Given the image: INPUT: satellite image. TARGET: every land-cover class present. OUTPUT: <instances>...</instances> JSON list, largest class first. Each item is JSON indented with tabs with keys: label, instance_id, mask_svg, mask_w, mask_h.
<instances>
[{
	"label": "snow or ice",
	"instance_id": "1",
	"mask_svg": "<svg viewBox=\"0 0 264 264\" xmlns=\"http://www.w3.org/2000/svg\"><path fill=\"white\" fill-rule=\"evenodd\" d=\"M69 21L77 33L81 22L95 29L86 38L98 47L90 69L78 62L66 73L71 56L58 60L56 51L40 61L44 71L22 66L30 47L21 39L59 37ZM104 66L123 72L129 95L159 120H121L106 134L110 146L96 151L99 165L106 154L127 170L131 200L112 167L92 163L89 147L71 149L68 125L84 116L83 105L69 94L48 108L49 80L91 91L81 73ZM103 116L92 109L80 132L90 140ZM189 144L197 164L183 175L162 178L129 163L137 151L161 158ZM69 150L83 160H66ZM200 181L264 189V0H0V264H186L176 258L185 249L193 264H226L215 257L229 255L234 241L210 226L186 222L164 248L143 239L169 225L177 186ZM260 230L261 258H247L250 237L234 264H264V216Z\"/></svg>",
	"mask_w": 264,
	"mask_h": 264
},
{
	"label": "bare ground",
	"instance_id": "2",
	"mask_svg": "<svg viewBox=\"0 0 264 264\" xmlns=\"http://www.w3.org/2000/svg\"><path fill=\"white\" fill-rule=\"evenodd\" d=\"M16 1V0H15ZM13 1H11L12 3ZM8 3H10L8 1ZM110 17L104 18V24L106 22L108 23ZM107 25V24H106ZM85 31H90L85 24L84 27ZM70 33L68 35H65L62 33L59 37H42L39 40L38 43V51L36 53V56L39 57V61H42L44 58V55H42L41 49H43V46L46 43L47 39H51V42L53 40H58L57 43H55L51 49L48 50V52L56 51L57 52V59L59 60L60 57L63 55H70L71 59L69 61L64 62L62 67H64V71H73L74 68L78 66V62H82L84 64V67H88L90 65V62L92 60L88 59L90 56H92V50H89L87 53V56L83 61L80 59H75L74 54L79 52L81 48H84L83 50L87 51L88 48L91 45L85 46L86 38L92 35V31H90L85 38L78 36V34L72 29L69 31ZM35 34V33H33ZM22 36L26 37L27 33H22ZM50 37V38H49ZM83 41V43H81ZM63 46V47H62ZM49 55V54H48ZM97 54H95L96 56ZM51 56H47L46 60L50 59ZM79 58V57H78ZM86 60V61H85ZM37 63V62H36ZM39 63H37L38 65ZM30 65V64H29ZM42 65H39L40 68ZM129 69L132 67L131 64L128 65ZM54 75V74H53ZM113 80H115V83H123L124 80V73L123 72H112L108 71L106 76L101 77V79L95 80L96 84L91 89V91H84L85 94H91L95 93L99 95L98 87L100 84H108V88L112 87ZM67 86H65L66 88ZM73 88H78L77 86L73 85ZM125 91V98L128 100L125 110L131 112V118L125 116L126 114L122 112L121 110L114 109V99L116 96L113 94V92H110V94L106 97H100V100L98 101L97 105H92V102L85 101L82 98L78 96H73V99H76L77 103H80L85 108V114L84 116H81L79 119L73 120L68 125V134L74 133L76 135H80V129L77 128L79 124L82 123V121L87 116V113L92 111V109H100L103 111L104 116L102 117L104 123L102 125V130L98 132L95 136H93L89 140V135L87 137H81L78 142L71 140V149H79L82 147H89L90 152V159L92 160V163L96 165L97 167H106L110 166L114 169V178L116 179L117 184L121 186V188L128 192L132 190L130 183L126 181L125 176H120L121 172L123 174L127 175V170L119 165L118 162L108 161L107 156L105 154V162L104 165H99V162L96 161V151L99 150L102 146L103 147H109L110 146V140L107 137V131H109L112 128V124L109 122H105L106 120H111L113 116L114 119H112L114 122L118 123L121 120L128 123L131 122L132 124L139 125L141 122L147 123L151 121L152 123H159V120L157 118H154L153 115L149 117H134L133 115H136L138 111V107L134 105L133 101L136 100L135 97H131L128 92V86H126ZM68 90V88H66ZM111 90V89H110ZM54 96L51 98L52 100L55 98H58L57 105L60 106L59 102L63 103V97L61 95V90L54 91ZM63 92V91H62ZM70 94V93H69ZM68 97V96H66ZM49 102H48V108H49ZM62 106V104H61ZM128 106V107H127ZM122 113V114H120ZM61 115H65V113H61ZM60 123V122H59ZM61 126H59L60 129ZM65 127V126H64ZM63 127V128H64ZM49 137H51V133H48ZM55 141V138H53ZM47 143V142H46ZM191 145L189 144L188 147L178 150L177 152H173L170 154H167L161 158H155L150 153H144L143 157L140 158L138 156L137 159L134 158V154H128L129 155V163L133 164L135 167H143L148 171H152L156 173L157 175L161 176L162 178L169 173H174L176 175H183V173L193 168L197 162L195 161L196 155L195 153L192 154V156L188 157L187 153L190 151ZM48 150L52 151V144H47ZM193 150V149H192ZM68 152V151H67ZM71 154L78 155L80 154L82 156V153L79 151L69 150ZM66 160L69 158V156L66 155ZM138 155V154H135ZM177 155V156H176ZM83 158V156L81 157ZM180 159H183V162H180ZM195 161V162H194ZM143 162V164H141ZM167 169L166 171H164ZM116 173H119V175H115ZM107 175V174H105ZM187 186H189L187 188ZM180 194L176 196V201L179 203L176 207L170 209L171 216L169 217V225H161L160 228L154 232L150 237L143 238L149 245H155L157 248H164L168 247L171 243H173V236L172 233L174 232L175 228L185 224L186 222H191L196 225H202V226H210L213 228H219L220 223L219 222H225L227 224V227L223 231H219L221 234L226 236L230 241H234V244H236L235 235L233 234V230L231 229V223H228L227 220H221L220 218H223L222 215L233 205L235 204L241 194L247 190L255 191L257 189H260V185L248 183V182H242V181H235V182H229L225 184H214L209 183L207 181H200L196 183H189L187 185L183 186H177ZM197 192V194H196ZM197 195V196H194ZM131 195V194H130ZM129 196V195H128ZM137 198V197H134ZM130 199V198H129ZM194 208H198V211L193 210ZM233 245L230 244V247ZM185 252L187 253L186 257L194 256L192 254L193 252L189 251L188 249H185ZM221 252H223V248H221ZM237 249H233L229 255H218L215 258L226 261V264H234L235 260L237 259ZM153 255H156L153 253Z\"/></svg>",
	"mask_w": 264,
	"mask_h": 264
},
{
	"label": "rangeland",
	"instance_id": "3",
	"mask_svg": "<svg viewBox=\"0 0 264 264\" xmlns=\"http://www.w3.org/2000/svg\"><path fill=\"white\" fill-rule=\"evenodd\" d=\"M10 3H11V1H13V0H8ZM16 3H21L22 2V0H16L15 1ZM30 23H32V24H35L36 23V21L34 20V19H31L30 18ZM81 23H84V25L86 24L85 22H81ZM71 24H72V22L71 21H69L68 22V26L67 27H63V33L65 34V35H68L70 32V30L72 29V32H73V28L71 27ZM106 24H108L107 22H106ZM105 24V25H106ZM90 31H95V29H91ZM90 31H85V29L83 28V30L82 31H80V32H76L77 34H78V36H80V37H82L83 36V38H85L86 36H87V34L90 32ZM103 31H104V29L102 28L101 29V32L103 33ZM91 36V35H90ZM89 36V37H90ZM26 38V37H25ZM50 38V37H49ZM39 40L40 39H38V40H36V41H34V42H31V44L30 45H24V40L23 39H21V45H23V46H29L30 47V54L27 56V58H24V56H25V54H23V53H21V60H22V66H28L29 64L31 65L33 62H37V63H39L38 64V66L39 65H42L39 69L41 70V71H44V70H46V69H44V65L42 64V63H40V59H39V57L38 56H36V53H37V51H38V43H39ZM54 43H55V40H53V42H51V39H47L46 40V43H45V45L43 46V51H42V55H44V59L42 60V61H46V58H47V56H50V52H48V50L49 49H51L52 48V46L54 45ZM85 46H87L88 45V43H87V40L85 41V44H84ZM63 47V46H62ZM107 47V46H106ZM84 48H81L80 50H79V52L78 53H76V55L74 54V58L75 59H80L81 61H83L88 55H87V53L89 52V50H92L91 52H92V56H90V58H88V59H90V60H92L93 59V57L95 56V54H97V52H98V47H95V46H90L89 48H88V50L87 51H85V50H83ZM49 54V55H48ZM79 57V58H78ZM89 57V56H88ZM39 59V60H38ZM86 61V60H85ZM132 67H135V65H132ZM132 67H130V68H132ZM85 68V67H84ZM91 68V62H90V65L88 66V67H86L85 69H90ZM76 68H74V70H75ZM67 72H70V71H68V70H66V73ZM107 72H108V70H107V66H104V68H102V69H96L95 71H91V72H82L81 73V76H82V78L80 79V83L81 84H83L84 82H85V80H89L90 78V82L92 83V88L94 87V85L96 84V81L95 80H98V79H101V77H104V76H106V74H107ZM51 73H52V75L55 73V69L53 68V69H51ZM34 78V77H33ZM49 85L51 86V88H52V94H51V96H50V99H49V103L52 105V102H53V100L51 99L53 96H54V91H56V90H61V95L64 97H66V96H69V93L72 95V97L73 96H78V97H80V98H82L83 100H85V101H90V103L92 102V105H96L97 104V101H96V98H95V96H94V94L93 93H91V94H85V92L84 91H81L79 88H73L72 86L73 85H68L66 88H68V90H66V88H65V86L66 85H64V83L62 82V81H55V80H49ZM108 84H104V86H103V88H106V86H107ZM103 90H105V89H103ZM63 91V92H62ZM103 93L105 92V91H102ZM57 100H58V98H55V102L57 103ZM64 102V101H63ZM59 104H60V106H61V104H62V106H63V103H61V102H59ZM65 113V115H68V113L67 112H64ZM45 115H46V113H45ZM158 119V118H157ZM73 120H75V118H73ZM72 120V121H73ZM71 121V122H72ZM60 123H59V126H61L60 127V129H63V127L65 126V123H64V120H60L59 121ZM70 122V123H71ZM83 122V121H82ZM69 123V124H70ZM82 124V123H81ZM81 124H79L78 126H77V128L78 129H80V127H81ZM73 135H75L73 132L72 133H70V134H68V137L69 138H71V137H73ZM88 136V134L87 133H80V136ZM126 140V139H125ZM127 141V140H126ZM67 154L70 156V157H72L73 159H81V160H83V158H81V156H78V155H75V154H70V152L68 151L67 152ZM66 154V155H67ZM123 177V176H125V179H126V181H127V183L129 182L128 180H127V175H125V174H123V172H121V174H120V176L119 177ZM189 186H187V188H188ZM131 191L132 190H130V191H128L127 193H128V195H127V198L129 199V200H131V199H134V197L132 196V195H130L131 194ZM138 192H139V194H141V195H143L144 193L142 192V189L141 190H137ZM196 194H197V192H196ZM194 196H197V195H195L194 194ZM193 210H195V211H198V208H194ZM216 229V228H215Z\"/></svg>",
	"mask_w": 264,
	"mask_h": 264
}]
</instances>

* **WHAT TO DO**
Collect each line of the data above that contains the string "instances".

* **RESULT OF THE EXERCISE**
Given the image: INPUT: satellite image. TARGET: every land-cover class present. OUTPUT: <instances>...</instances> JSON list, largest class first. Each item is JSON indented with tabs with keys: label, instance_id, mask_svg, mask_w, mask_h.
<instances>
</instances>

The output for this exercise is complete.